■ WHAT IS BEING ASKED ■
Images embedded in the records are excluded; print everything else exactly as given.

■ RECORDS TO PROCESS ■

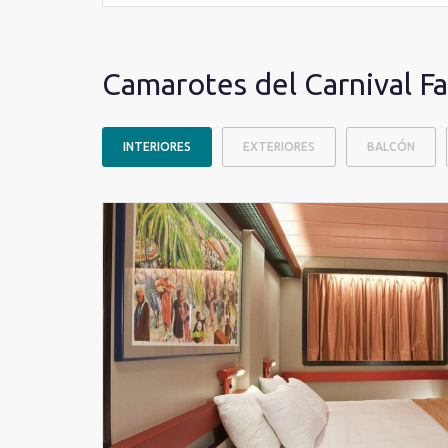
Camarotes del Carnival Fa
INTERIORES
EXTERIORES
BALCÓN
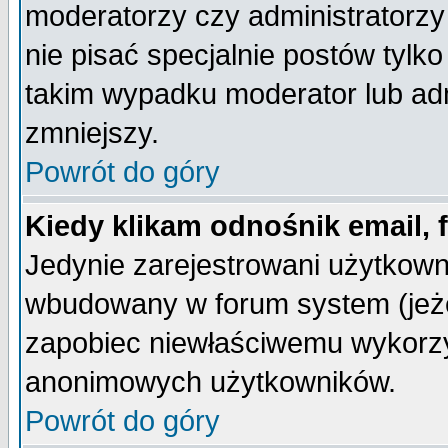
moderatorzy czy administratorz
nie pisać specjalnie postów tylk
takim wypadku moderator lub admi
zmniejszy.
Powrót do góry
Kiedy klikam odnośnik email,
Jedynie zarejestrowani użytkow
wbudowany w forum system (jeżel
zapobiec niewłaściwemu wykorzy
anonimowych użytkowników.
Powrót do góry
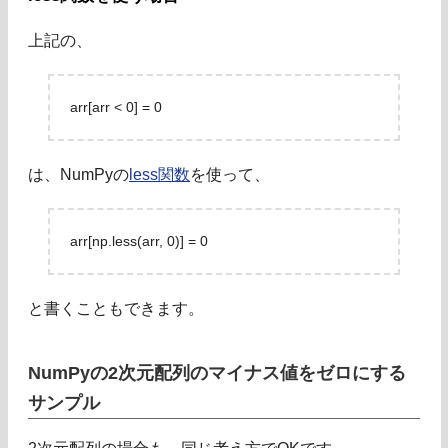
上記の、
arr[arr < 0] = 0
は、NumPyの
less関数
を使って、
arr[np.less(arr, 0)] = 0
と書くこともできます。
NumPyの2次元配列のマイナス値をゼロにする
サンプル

■ ANSWER TO THE PROBLEM ■
Camarotes del Carnival Fa
INTERIORES
EXTERIORES
BALCÓN
moderatorzy czy administratorz
nie pisać specjalnie postów tylk
takim wypadku moderator lub admi
zmniejszy.
Powrót do góry
Kiedy klikam odnośnik email,
Jedynie zarejestrowani użytkow
wbudowany w forum system (jeżel
zapobiec niewłaściwemu wykorzy
anonimowych użytkowników.
Powrót do góry
上記の、
arr[arr < 0] = 0
は、NumPyの
less関数
を使って、
arr[np.less(arr, 0)] = 0
と書くこともできます。
NumPyの2次元配列のマイナス値をゼロにする
サンプル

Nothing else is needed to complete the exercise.